◆ WHAT THIS EXERCISE ASKS
1 – According to the text on deer head chihuahuas, how much can teacup chihuahuas weigh?
2 – In the text on deer head chihuahuas, write out the stretch from "Teacup chihuahuas became" through "they possibly could." again, swapping "purse" for "handbag".
3 – Do these statements agree with the text on deer head chihuahuas? Answer yes or no for each, quoting the words of the text that decide it.
(a) Teacup chihuahuas are a distinct breed.
(b) Deer head chihuahuas are hard to train.
(c) The deer head chihuahua makes a good watch dog.

◆ EXTRACT PROVIDED
───

Can a deer head chihuahua be of the teacup variety?
Teacup chihuahuas, despite what some sellers will have you believe, is not a distinct breed of the dog.
Their smaller size is usually the result of breeding—breeding two chihuahuas on the very small end of the size scale to produce an even smaller offspring.
Teacup chihuahuas became popular thanks to some celebrities, who were known to carry their tiny dogs around in their purse.
Because of this popularity, breeders went to work creating as many of these dogs as they possibly could.
Teacup chihuahuas can weigh anywhere from 3 to 7 pounds.
The Personality and Temperament of the Deer Head Chihuahua
Although they often get a bad rap, chihuahuas, including deer head chihuahuas, are quite intelligent.
They are also very bold and fearless, willing to explore their world in confidence.
So why the bad rap?
Well, this bold and fearless nature also makes them very strong-willed and sometimes stubborn.
As a result, they are notoriously hard to train.
Deer head chihuahuas, simply put, believe their way of interacting with the world is best, and they are often reluctant to be hemmed in by a rigorous training program.
Unfortunately, this also makes it hard to initially housebreak the breed, but once they understand that breaking the rules are likely to result in less freedom to explore their world, they tend to quickly get with the program.
The intelligent and watchful nature of the deer head chihuahua also makes it an excellent watch dog.
They are very alert—all the time—and will let you know, through barking, when someone encroaches into your/their territory.
Sadly, this extreme alertness can sometimes be a fault, as they will bark at anyone with whom they are unfamiliar, including mailmen, salespeople, etc.
As for their temperament, the deer head chihuahua is a very personable and loving dog to its owner.
They are quick to love those who care for them, but they absolutely require that love and attention be returned.

───

◆ STORED DATA
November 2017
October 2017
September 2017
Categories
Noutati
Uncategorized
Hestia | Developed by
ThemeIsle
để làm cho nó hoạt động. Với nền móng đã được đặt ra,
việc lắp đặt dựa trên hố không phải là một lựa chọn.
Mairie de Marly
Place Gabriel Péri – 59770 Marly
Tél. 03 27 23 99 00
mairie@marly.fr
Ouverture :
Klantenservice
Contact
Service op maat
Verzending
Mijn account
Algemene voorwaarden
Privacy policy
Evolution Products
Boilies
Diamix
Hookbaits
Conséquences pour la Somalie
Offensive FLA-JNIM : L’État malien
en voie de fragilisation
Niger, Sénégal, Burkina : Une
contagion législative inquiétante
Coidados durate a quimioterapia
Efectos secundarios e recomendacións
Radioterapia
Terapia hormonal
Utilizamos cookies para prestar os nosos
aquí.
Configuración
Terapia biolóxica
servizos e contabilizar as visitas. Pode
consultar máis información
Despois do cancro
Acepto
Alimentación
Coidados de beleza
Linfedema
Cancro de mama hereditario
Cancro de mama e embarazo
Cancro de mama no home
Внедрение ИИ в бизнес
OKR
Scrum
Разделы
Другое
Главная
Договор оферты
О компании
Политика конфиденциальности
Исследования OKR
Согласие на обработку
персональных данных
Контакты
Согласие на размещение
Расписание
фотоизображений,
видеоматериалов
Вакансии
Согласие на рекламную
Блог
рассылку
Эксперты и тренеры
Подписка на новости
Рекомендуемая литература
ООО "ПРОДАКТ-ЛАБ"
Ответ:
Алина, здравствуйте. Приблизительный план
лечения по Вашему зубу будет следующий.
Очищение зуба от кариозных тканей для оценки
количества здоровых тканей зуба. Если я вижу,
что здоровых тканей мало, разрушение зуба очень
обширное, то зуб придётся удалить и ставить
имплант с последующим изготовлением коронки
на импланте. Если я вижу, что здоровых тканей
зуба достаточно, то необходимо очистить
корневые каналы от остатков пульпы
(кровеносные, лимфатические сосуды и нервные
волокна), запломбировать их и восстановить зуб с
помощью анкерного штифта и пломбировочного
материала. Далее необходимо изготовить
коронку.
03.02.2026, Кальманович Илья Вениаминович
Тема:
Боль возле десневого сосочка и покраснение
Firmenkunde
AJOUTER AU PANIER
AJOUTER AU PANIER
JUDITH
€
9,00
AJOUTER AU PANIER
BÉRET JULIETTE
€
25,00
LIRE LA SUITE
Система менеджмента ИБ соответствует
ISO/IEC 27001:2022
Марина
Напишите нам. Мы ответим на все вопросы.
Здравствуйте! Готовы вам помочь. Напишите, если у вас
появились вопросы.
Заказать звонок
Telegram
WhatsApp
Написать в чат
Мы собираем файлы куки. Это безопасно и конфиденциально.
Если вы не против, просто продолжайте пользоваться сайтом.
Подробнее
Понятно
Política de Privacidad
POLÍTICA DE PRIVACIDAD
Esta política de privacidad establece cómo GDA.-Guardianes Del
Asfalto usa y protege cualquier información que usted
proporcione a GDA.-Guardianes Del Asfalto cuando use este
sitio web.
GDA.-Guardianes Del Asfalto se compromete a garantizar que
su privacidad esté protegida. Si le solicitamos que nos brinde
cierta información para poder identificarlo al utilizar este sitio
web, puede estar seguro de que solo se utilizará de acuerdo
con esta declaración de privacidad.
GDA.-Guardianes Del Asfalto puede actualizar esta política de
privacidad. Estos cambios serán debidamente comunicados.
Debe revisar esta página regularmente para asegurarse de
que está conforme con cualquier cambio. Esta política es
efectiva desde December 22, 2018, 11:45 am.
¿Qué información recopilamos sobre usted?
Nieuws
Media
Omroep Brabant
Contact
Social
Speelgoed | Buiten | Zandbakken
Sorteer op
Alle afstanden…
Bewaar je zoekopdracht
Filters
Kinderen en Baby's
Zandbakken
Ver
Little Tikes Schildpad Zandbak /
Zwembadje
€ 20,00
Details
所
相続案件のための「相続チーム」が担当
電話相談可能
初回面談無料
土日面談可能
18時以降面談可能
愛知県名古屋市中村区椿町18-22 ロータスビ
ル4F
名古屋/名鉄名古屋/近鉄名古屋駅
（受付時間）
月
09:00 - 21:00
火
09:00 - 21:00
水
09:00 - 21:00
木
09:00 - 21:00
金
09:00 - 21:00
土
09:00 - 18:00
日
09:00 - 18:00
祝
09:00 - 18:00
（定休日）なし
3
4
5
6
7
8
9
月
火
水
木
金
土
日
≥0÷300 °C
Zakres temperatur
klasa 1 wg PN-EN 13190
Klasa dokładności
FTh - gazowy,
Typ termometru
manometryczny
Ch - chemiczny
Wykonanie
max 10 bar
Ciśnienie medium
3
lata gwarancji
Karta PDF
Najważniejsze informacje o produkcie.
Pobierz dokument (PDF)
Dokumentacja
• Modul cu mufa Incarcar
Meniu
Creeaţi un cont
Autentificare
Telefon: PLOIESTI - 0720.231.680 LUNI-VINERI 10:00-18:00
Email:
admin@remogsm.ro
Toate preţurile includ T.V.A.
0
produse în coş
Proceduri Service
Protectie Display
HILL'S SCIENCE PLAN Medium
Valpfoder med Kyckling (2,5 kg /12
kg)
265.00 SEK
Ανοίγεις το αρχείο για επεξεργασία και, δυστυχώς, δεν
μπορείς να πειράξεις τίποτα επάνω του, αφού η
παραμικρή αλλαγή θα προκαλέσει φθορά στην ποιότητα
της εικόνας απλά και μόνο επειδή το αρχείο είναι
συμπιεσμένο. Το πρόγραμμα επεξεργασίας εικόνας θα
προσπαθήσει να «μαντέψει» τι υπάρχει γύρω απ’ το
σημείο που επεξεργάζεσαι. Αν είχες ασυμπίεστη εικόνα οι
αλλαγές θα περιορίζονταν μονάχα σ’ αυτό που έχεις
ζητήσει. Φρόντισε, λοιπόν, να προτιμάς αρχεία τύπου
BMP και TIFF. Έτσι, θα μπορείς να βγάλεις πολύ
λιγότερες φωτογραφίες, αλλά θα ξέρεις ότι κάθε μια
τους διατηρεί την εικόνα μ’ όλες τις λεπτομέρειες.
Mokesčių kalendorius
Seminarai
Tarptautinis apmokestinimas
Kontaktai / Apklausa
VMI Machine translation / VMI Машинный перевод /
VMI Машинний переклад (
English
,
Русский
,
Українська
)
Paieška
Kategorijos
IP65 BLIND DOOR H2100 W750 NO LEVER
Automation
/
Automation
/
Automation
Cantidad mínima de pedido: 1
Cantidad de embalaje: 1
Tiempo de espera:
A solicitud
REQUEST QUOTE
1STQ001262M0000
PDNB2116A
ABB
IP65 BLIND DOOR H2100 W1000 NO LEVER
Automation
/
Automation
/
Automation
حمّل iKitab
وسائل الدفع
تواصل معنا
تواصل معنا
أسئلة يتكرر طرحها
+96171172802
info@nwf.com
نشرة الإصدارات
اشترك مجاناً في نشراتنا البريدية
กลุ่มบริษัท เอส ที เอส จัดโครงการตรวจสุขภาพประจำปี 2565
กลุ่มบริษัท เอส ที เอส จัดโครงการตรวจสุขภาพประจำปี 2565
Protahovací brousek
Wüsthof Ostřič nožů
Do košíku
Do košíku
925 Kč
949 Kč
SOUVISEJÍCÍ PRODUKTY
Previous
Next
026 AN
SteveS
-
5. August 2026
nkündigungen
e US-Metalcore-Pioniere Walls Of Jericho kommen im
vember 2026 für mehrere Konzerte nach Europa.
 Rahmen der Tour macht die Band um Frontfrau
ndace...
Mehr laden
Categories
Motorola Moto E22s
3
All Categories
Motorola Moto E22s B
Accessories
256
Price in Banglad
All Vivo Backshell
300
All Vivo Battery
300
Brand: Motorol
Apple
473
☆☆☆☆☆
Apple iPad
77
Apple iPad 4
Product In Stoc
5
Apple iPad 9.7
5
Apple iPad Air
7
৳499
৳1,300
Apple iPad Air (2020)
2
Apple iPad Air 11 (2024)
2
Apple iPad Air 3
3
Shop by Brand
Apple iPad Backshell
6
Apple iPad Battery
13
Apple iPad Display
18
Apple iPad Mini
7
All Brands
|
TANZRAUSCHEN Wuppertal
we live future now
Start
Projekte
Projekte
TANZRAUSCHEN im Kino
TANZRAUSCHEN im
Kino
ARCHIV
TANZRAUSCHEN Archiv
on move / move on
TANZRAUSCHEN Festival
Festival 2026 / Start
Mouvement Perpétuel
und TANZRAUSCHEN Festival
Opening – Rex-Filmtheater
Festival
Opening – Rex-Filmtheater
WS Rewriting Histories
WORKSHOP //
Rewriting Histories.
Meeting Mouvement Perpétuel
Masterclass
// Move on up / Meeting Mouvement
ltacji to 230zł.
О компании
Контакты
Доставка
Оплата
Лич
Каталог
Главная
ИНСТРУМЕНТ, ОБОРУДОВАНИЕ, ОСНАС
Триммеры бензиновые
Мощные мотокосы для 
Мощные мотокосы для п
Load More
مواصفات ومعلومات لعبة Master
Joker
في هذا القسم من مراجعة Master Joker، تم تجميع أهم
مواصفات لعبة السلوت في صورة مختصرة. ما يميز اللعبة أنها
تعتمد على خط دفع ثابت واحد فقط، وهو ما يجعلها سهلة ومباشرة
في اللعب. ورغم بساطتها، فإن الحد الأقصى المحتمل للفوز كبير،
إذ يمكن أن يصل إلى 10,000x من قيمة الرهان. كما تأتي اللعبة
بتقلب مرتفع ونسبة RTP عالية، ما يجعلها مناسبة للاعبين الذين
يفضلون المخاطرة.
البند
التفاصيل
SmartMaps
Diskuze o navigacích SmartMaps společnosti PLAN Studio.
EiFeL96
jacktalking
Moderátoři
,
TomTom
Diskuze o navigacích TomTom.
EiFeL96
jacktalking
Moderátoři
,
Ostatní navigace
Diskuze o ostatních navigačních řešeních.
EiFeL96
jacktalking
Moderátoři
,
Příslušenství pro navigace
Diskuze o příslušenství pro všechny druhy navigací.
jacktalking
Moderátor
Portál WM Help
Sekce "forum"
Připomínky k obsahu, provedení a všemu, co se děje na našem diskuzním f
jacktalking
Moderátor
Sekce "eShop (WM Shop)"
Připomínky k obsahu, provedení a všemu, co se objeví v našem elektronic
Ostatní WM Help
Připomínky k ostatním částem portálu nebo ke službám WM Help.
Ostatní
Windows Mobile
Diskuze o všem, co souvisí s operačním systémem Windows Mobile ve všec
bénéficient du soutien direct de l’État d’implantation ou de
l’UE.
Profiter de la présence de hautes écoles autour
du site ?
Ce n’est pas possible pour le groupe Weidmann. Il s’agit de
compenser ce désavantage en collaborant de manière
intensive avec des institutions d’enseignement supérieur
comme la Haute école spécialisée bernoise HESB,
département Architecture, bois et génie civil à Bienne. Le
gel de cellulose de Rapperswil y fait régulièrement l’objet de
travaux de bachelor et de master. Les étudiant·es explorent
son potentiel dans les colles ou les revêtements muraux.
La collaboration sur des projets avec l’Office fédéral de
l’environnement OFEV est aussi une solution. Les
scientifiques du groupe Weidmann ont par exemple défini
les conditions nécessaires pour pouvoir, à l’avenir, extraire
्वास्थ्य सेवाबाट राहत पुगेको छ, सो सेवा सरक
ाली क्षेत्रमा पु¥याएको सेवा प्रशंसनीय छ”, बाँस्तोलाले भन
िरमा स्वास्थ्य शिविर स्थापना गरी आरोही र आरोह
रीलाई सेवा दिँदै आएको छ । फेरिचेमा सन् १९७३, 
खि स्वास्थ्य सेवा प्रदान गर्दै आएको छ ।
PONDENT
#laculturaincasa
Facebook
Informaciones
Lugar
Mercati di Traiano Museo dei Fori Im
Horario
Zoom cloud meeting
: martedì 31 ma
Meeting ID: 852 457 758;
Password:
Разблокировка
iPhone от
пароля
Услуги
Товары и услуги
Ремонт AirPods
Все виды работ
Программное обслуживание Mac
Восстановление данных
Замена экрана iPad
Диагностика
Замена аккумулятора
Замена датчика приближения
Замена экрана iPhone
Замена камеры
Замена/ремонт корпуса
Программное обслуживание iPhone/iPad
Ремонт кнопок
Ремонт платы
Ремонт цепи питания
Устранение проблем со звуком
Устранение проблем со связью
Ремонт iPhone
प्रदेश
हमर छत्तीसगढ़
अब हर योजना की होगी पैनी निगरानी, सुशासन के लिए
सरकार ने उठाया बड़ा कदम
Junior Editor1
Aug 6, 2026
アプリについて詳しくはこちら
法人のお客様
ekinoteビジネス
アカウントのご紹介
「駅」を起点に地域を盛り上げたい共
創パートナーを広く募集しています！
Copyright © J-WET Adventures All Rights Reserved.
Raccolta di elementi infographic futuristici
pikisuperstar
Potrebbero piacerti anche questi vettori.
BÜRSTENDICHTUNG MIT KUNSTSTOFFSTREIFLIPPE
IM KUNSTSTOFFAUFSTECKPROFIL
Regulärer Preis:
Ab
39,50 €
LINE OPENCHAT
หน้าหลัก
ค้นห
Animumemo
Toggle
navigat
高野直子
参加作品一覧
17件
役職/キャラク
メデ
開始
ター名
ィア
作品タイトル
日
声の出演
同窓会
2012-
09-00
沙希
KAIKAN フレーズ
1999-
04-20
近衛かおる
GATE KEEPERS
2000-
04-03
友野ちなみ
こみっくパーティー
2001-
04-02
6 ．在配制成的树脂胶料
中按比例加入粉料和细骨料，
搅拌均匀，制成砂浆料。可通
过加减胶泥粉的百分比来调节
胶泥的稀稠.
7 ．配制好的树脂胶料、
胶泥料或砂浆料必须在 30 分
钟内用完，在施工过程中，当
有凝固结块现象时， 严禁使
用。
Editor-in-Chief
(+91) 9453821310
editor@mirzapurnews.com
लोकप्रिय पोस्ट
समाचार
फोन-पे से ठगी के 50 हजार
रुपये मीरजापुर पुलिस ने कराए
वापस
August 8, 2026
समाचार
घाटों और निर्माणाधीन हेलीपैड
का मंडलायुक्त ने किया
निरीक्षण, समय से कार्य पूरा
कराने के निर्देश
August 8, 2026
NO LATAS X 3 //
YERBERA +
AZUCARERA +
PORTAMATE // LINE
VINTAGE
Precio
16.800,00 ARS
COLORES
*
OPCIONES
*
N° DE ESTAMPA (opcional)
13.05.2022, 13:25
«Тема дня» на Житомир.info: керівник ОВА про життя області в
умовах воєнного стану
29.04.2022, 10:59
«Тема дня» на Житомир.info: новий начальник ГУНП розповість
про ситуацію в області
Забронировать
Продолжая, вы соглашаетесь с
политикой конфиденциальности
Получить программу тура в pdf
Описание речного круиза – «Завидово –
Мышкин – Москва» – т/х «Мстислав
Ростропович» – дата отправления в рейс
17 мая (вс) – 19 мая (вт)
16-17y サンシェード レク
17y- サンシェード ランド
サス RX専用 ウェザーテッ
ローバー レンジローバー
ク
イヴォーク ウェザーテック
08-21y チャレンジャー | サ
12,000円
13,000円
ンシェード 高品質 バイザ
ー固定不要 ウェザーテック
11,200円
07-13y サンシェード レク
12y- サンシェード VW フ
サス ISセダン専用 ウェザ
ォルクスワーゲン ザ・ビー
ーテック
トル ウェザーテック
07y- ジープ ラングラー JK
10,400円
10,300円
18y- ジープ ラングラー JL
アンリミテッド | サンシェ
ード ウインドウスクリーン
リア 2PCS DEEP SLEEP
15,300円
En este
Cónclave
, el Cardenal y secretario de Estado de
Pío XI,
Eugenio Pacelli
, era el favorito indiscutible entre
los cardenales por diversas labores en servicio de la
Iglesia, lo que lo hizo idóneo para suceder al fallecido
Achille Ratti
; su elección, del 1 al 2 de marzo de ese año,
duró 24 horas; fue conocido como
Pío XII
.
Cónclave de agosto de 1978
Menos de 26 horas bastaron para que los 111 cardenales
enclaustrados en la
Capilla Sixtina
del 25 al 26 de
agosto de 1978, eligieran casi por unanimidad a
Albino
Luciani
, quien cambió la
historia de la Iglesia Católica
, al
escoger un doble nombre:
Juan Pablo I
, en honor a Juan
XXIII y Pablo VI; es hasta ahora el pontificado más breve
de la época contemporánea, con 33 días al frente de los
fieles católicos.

───

◆ RESPONSES BY TASK
1 – Teacup chihuahuas can weigh anywhere from 3 to 7 pounds.

2 –
Teacup chihuahuas became popular thanks to some celebrities, who were known to carry their tiny dogs around in their handbag.
Because of this popularity, breeders went to work creating as many of these dogs as they possibly could.

3 –
(a) No: "Teacup chihuahuas, despite what some sellers will have you believe, is not a distinct breed of the dog."
(b) Yes: "As a result, they are notoriously hard to train."
(c) Yes: "The intelligent and watchful nature of the deer head chihuahua also makes it an excellent watch dog."